▶ _Aim of the task_
For this exercise, repeat exactly the lines below starting at the line holding "right elbow: (581, 234)" and ending at the line holding "right knee: (125, 1537)", both included, with no extra lines and no pictures.
Information provided START
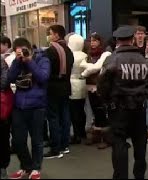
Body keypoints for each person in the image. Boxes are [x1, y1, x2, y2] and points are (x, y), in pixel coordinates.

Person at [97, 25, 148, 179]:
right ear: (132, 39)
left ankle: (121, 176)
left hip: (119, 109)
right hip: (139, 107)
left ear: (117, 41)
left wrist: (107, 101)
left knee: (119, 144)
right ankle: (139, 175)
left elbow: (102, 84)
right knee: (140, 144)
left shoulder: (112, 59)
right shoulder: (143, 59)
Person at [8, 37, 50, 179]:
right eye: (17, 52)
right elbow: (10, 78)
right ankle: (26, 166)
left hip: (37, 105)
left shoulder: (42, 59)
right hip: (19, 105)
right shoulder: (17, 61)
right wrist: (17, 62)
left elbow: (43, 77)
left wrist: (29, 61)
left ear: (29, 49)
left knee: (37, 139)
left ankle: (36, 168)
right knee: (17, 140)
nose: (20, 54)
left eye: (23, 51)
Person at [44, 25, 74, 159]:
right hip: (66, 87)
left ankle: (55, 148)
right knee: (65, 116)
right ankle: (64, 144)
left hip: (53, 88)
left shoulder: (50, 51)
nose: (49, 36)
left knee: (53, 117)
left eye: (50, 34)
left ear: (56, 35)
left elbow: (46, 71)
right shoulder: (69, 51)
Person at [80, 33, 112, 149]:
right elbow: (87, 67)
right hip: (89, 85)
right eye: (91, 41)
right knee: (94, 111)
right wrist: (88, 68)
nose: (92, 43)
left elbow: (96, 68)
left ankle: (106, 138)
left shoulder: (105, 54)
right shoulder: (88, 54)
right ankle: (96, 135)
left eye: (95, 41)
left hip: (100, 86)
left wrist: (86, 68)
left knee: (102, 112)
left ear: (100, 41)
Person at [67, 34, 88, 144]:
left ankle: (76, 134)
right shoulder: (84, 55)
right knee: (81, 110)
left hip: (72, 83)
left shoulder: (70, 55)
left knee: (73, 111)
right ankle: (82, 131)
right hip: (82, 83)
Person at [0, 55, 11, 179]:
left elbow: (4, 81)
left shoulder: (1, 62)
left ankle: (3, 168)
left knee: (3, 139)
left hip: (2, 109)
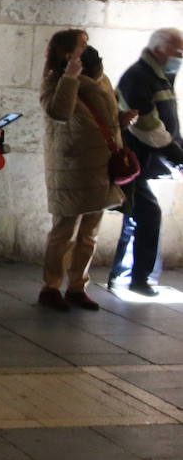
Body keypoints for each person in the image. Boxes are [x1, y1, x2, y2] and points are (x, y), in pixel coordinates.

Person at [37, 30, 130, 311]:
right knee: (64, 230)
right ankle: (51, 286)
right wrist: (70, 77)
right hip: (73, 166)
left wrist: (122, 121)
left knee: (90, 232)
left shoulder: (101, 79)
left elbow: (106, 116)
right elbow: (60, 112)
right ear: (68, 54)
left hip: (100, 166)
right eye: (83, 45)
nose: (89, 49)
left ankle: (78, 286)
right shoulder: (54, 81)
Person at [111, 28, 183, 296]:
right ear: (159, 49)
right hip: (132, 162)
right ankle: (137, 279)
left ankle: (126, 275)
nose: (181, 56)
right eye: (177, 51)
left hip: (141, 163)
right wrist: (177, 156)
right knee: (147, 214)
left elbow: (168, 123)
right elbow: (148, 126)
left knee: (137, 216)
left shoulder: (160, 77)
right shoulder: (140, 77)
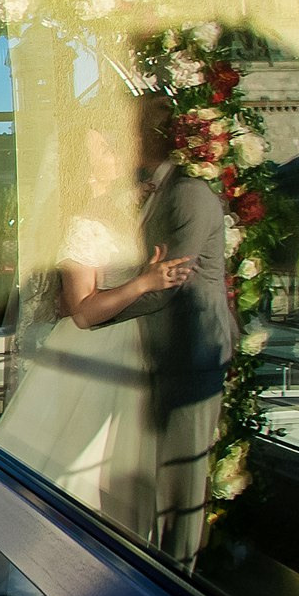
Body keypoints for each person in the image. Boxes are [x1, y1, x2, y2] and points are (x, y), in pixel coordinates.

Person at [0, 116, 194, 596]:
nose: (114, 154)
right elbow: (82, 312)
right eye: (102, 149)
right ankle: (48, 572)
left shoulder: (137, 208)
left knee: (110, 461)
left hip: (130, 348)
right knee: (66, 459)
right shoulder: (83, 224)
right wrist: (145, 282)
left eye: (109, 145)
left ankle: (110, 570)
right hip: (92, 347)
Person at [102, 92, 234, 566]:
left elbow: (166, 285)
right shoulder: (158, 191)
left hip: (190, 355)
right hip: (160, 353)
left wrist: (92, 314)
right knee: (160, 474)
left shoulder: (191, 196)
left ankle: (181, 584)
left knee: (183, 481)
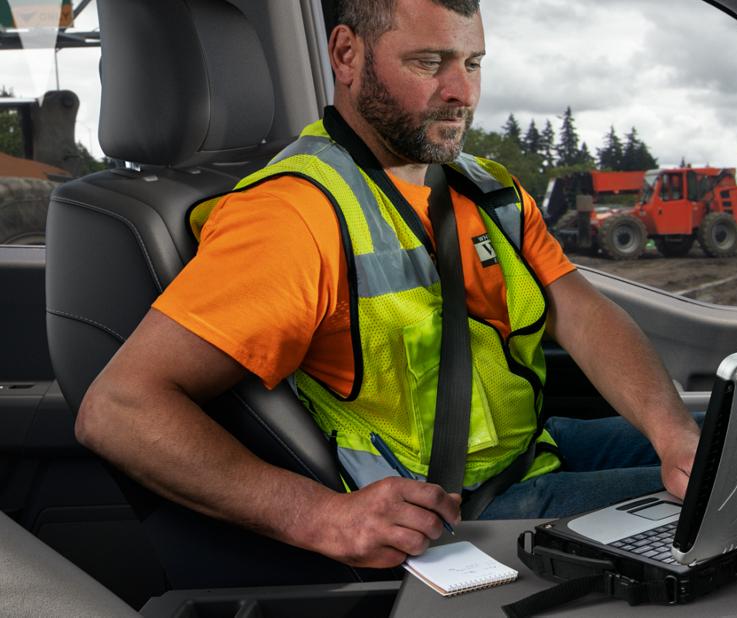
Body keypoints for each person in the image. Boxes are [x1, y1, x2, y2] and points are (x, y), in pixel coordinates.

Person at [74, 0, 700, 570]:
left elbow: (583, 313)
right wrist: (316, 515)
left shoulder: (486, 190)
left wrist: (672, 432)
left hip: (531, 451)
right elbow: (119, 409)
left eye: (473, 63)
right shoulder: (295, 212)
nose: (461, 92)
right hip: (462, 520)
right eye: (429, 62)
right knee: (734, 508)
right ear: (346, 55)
Information provided END
Information provided START
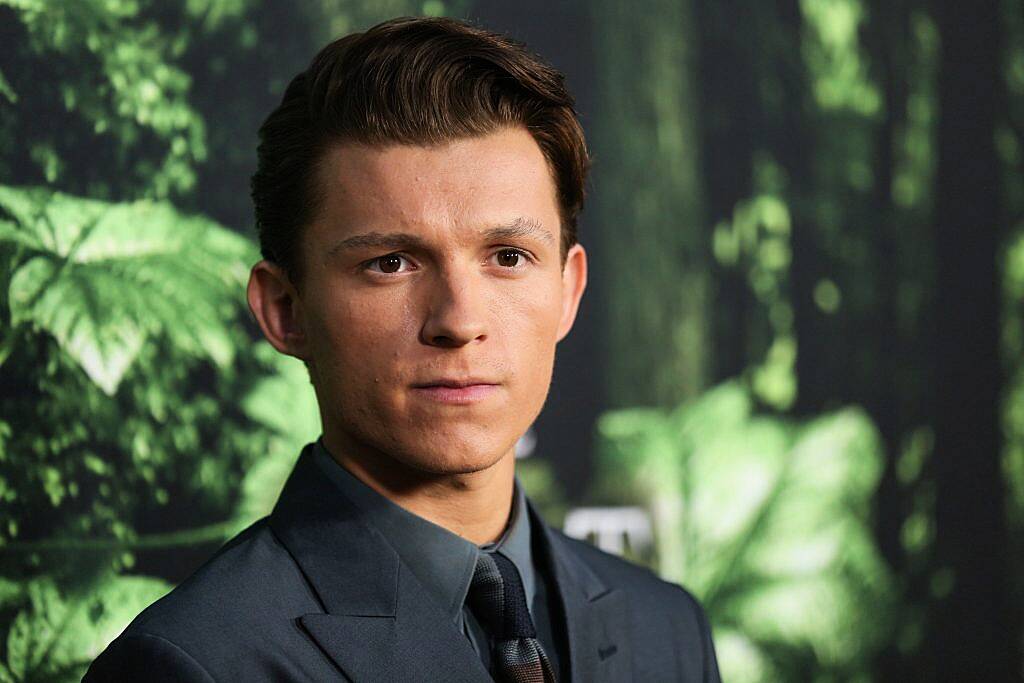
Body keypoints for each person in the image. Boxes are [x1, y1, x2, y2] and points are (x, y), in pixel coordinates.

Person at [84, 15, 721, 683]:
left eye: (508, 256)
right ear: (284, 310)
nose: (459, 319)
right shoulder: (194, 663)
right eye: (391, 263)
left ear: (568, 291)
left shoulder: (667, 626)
Information provided END
Information provided START
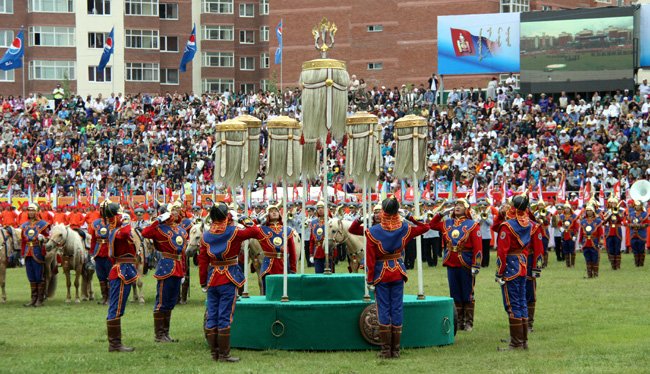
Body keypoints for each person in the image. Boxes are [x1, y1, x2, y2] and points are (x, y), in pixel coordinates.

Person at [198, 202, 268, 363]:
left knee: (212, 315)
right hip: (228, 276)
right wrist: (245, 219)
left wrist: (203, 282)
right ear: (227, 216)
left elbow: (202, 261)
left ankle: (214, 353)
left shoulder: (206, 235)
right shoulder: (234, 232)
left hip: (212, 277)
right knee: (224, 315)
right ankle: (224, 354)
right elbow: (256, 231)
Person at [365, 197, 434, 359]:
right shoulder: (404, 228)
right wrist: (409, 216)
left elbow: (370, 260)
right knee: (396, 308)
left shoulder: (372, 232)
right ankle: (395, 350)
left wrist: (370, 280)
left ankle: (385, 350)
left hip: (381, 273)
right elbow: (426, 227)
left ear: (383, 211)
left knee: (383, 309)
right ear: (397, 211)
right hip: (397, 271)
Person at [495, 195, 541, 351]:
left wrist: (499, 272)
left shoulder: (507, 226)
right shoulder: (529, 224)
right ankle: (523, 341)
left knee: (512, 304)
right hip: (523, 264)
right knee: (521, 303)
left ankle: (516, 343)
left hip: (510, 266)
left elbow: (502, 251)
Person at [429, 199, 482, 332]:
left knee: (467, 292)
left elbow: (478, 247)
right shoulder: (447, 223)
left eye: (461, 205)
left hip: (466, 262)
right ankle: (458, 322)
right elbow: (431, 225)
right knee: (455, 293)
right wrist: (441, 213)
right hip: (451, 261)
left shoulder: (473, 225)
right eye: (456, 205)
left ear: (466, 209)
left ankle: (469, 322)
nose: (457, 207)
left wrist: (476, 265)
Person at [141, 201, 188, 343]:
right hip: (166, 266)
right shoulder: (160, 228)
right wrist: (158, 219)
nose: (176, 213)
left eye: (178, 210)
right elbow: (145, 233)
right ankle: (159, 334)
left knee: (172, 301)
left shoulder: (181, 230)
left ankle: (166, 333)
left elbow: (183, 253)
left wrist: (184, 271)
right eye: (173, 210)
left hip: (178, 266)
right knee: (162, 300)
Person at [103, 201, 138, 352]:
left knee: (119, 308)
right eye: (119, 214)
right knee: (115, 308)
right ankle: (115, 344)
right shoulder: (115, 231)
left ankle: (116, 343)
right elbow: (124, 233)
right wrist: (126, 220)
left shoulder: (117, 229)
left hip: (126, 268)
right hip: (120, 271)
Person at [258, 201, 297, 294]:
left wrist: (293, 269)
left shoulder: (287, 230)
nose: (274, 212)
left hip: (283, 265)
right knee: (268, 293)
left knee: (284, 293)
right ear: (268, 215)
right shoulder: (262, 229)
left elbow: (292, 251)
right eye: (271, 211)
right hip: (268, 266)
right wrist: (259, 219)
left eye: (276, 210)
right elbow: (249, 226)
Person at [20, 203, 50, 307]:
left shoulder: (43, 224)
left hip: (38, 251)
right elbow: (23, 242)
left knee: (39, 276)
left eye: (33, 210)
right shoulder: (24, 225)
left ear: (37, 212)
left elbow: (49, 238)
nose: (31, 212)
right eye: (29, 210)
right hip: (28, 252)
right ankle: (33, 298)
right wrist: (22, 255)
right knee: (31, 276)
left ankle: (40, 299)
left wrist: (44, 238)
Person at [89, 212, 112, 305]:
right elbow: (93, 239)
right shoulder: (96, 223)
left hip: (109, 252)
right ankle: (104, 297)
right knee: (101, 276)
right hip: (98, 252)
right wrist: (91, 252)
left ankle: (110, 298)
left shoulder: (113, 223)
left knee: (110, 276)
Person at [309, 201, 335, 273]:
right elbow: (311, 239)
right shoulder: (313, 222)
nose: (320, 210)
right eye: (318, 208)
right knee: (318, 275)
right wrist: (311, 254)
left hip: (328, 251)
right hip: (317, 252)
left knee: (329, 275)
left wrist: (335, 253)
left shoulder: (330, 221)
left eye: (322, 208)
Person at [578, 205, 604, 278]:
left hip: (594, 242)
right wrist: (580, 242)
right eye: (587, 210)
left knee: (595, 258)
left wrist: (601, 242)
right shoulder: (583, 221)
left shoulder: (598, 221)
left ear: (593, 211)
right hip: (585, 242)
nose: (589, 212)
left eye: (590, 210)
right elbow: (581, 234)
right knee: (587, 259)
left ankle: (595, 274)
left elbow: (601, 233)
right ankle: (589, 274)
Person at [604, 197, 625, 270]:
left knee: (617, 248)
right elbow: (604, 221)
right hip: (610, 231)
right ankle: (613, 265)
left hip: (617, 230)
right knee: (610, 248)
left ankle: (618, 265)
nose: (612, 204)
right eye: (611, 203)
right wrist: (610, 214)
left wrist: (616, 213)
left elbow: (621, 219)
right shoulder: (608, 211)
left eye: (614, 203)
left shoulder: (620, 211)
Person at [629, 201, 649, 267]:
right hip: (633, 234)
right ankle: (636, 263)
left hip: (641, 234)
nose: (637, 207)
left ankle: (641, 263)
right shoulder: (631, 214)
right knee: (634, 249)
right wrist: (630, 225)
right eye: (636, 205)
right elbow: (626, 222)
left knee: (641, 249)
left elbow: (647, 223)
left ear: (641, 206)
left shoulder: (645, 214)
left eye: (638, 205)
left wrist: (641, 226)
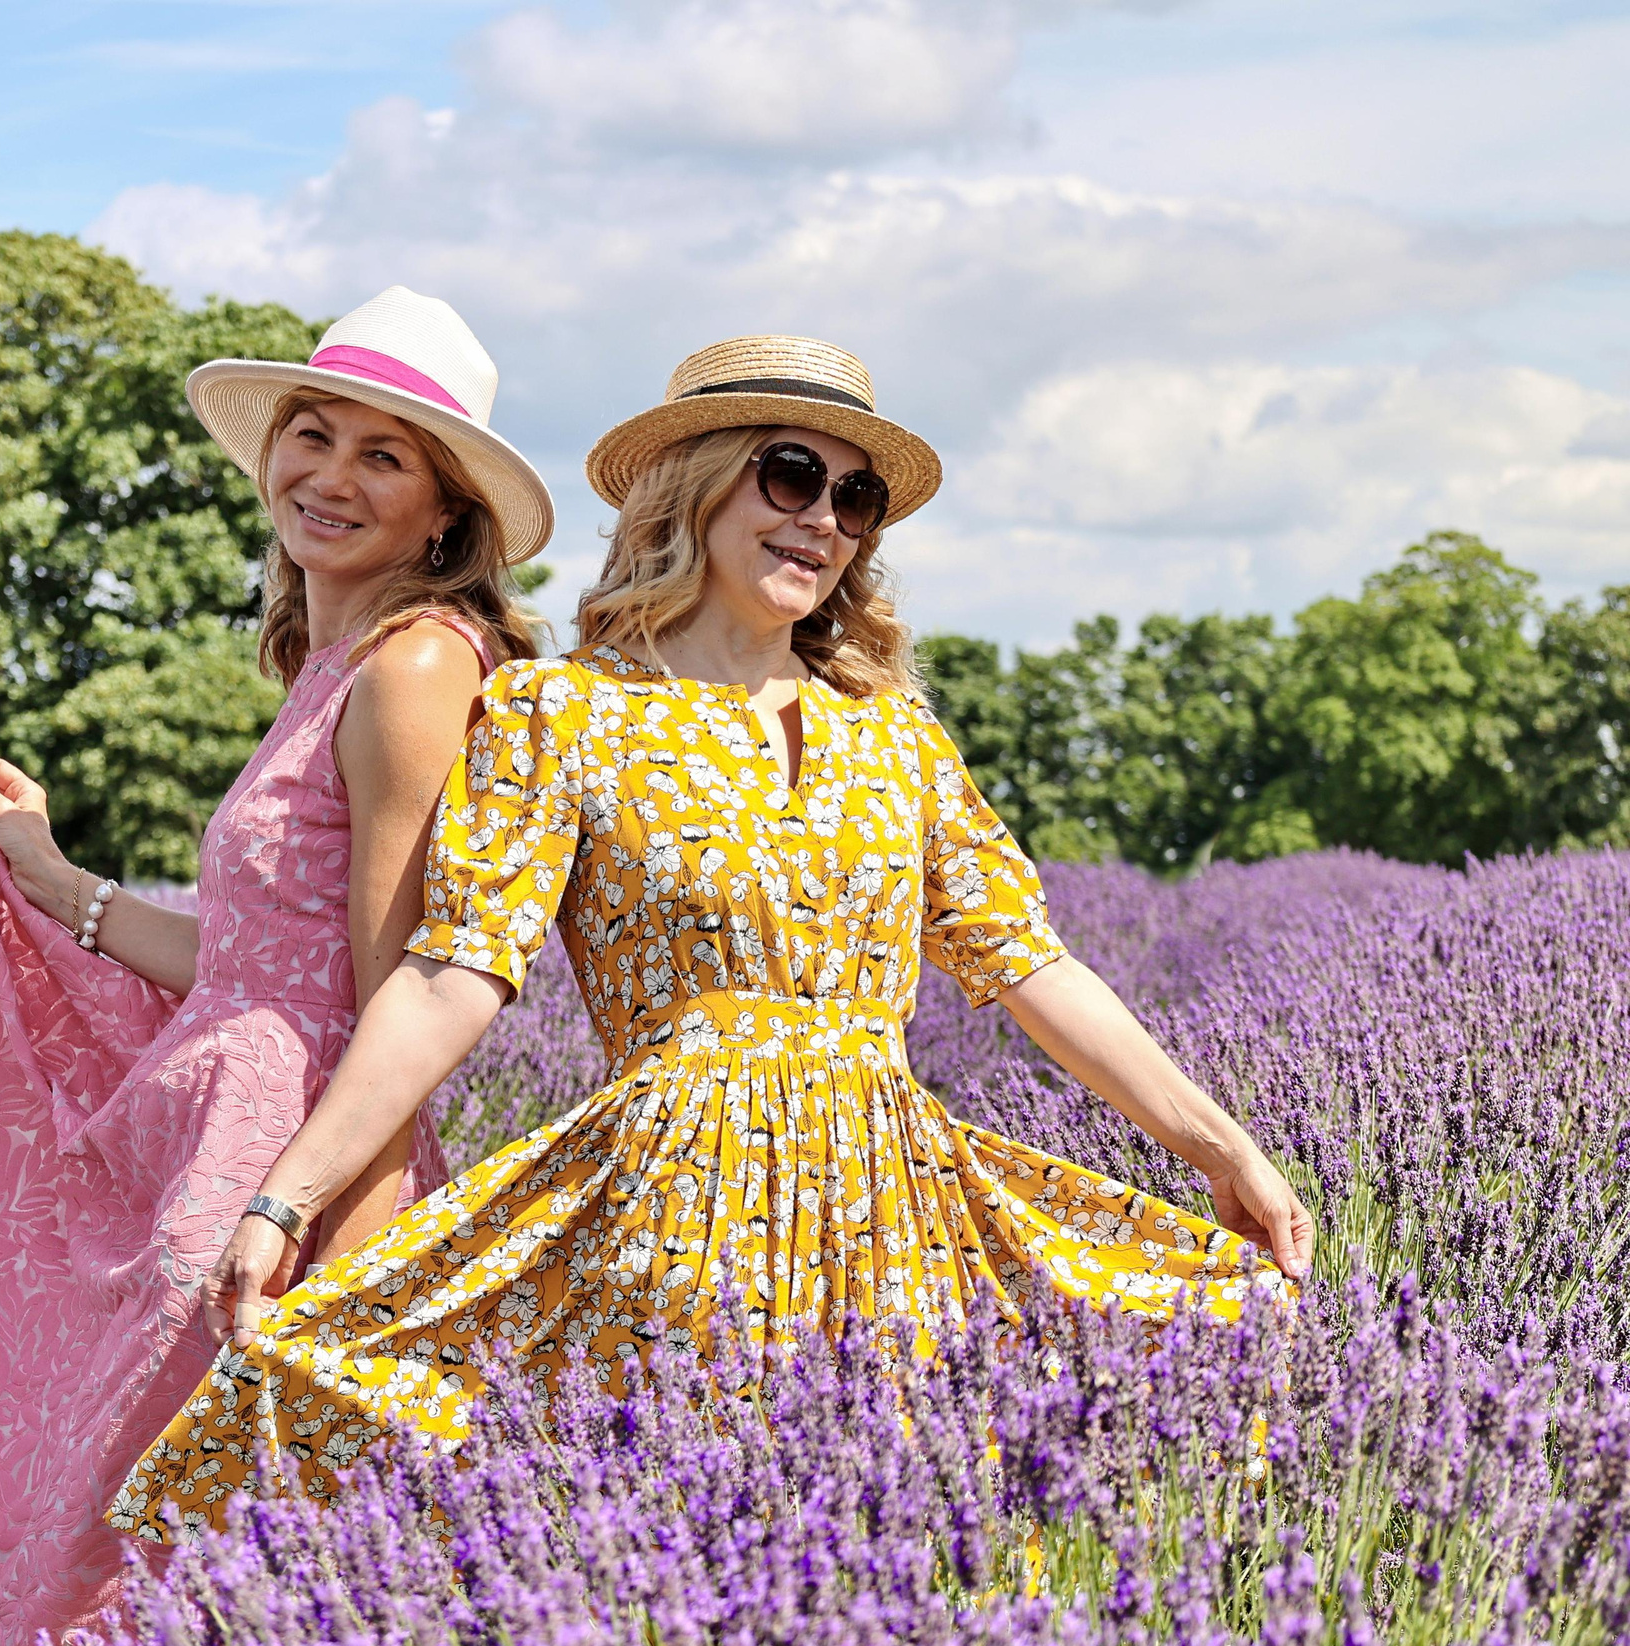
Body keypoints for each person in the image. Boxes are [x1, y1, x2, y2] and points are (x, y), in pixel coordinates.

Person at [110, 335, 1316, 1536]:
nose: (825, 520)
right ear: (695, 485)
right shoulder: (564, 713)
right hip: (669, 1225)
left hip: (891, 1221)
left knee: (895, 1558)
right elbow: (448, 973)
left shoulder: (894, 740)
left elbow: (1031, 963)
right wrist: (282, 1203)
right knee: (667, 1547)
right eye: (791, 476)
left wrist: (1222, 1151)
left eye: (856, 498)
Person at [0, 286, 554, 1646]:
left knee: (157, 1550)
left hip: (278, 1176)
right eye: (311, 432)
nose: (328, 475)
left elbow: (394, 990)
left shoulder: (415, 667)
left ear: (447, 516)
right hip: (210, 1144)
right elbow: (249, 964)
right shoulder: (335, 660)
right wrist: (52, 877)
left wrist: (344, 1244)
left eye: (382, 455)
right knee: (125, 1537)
Information provided END
▶ _Completed exercise_
right elbow: (581, 234)
right knee: (587, 259)
left ankle: (595, 274)
left elbow: (601, 233)
right ankle: (589, 274)
Person at [604, 197, 625, 270]:
left knee: (617, 248)
right elbow: (604, 221)
right hip: (610, 231)
right ankle: (613, 265)
left hip: (617, 230)
right knee: (610, 248)
left ankle: (618, 265)
nose: (612, 204)
right eye: (611, 203)
right wrist: (610, 214)
left wrist: (616, 213)
left elbow: (621, 219)
right shoulder: (608, 211)
left eye: (614, 203)
left shoulder: (620, 211)
Person at [629, 201, 649, 267]:
right hip: (633, 234)
right ankle: (636, 263)
left hip: (641, 234)
nose: (637, 207)
left ankle: (641, 263)
right shoulder: (631, 214)
right knee: (634, 249)
right wrist: (630, 225)
right eye: (636, 205)
right elbow: (626, 222)
left knee: (641, 249)
left elbow: (647, 223)
left ear: (641, 206)
left shoulder: (645, 214)
left eye: (638, 205)
left wrist: (641, 226)
Body keypoints for each person in the image. Boxes are [x1, y1, x2, y2] and points are (x, y), in pixel coordinates.

Person at [110, 335, 1316, 1536]:
nose: (825, 520)
right ear: (695, 485)
right shoulder: (564, 713)
right hip: (669, 1225)
left hip: (891, 1221)
left knee: (895, 1558)
right elbow: (448, 973)
left shoulder: (894, 740)
left elbow: (1031, 963)
right wrist: (282, 1203)
right knee: (667, 1547)
right eye: (791, 476)
left wrist: (1222, 1151)
left eye: (856, 498)
Person at [0, 286, 554, 1646]:
left knee: (157, 1550)
left hip: (278, 1176)
right eye: (311, 432)
nose: (328, 475)
left elbow: (394, 990)
left shoulder: (415, 667)
left ear: (447, 516)
right hip: (210, 1144)
right elbow: (249, 964)
right shoulder: (335, 660)
right wrist: (52, 877)
left wrist: (344, 1244)
left eye: (382, 455)
right knee: (125, 1537)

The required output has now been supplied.